--- Your assignment ---
Word for word and without images, transcribe all of the records.

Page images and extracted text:
= = = =

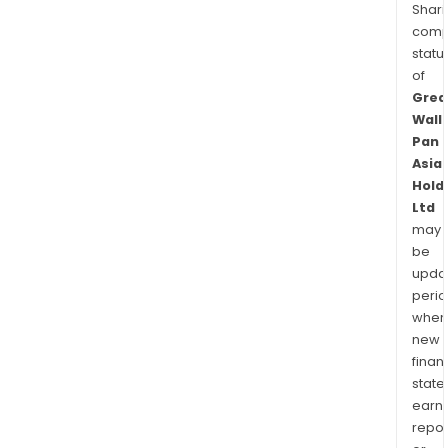
Shari
comp
statu
of
Grea
Wall
Pan
Asia
Hold
Ltd
may
be
upda
perio
when
new
finan
state
earn
repor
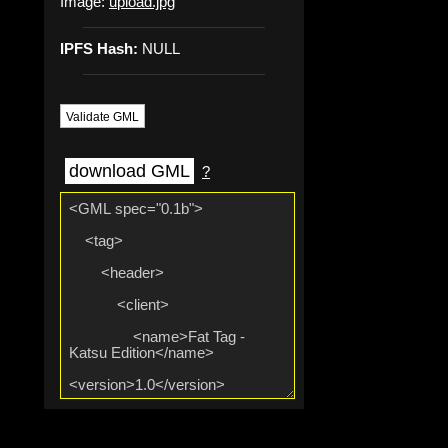
Image:
upload.jpg
IPFS Hash:
NULL
Validate GML
download GML
?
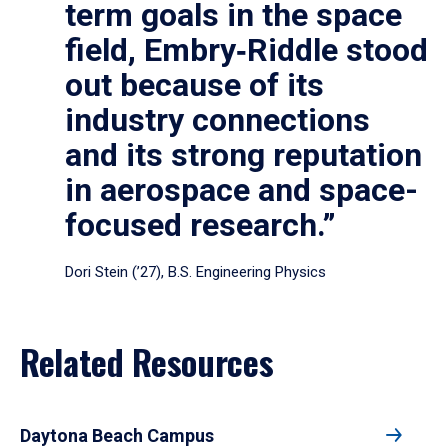
term goals in the space
field, Embry‑Riddle stood
out because of its
industry connections
and its strong reputation
in aerospace and space-
focused research.”
Dori Stein (’27), B.S. Engineering Physics
Related Resources
Daytona Beach Campus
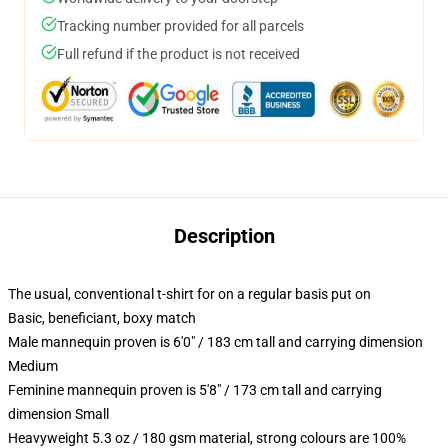
Tracking number provided for all parcels
Full refund if the product is not received
Description
The usual, conventional t-shirt for on a regular basis put on
Basic, beneficiant, boxy match
Male mannequin proven is 6'0" / 183 cm tall and carrying dimension
Medium
Feminine mannequin proven is 5'8" / 173 cm tall and carrying
dimension Small
Heavyweight 5.3 oz / 180 gsm material, strong colours are 100%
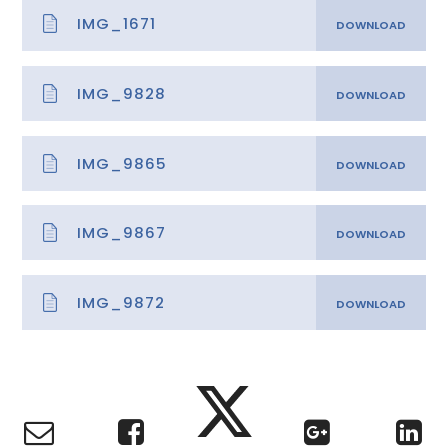
IMG_1671
IMG_9828
IMG_9865
IMG_9867
IMG_9872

= = = =

--- Solution to the exercise ---
Shari
comp
statu
of
Grea
Wall
Pan
Asia
Hold
Ltd
may
be
upda
perio
when
new
finan
state
earn
repor
Image:
upload.jpg
IPFS Hash:
NULL
Validate GML
download GML
?
term goals in the space
field, Embry‑Riddle stood
out because of its
industry connections
and its strong reputation
in aerospace and space-
focused research.”
Dori Stein (’27), B.S. Engineering Physics
Related Resources
Daytona Beach Campus
Tracking number provided for all parcels
Full refund if the product is not received
Description
The usual, conventional t-shirt for on a regular basis put on
Basic, beneficiant, boxy match
Male mannequin proven is 6'0" / 183 cm tall and carrying dimension
Medium
Feminine mannequin proven is 5'8" / 173 cm tall and carrying
dimension Small
Heavyweight 5.3 oz / 180 gsm material, strong colours are 100%
IMG_1671
IMG_9828
IMG_9865
IMG_9867
IMG_9872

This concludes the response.